Marcus Patterson said:


> Anyone else here applying for a Cinematography fellowship?  Everyone I know getting interviews so far are Directing and Screenwriting.


I applied for Cinematography, haven't heard anything yet


----------



## Marcus Patterson (Feb 19, 2014)

Since the deadline was Jan 31st, they may not have started yet.  I don't know anyone else applying for Cinematography, so there's no way to tell for sure.  Just staying hopeful!


----------



## TheRealSV (Feb 20, 2014)

Yes!!!' I got the call!! Flying to LA in March for the interview! Director program!


----------



## Marcus Patterson (Feb 20, 2014)

Congratulations man!  Glad to hear they are still making calls for interviews haha


----------



## BkBred (Feb 22, 2014)

My friend applied for cinematography. 
He also got his call recently


----------



## Arijit (Feb 24, 2014)

Hi, any International applicants around?


----------



## Emma Weston (Feb 25, 2014)

Just had my call for interview for the Directing Program! I'm an international applicant from London, so my interview is unfortunately a Skype call. Does anybody know roughly how many people get interviewed for each program?


----------



## Ilovefilms (Feb 25, 2014)

I thought this post might be helpful if you haven;t seen it yet.

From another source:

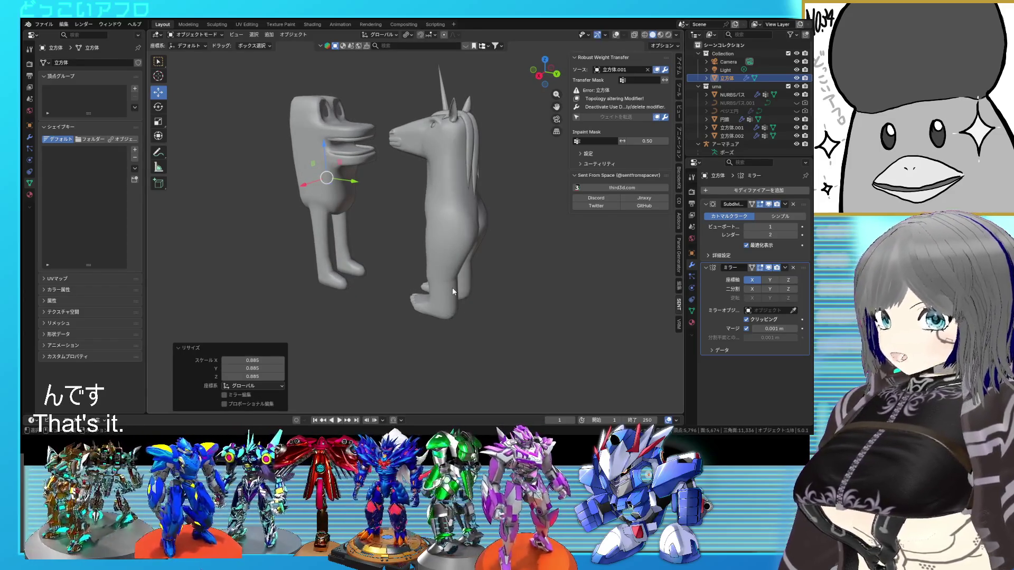
{"action": "scroll", "coordinate": [451, 261], "scroll_direction": "up", "scroll_amount": 2}
{"action": "left_click", "coordinate": [510, 282]}
{"action": "key", "text": "ctrl+s"}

http://www.filmmaker.com/node/13186


----------



## NedNYC (Feb 26, 2014)

Hi all, 
This has likely already been answered as best it can somewhere above or elsewhere on the forum, BUT: I applied to Columbia and AFI for Directing. I've got an interview scheduled for mid-March at Columbia, to which I was invited on February 16. I've heard nothing from AFI. I got my application in at the last minute for both places.

I suppose what I'm looking for at this point (February 26) is someone to either assuage my nerves (don't worry, you're low in the application pile; they sometimes take longer to invite folks for interviews; sometimes they don't interview at all but accept on other terms; etc.) or drive the hammer home (by now you should have heard something, and if you haven't it means you're likely not headed to California). 

Anyone have any words of wisdom?


----------



## Alfonso Jaramillo (Feb 26, 2014)

Cinematography here. No call yet. After multiple unanswered emails it came to light that the admissions department had not included the recommendation letters in my application. So it wasn't until last week that they had all the papers in order. They "guaranteed" that it didn't hurt my chances. Still can't help but feel like I'm screwed.


----------



## NedNYC (Feb 26, 2014)

"Waiting is the hardest part."

I'm hesitant to email anyone to ask by when they try to have all those interview calls made, because it seems like it would put whomever answered in the awkward position of having to say, "Oh, well, if you haven't received an invitation to interview yet...you're probably done." (Obviously, it's not THAT awkward, because they're not the ones applying and putting their money and a bit of self-worth on the line by asking relative strangers to decide who fits the best in a small class, but still.) Anyway, if anyone here has gone through this before, perhaps they can make a reasonable prediction of a date by which if one hasn't heard anything, one can probably stop worrying. Hands?


----------



## Helen Forsdale (Feb 26, 2014)

Cinematography app - no news aside from the email stating that they received my application.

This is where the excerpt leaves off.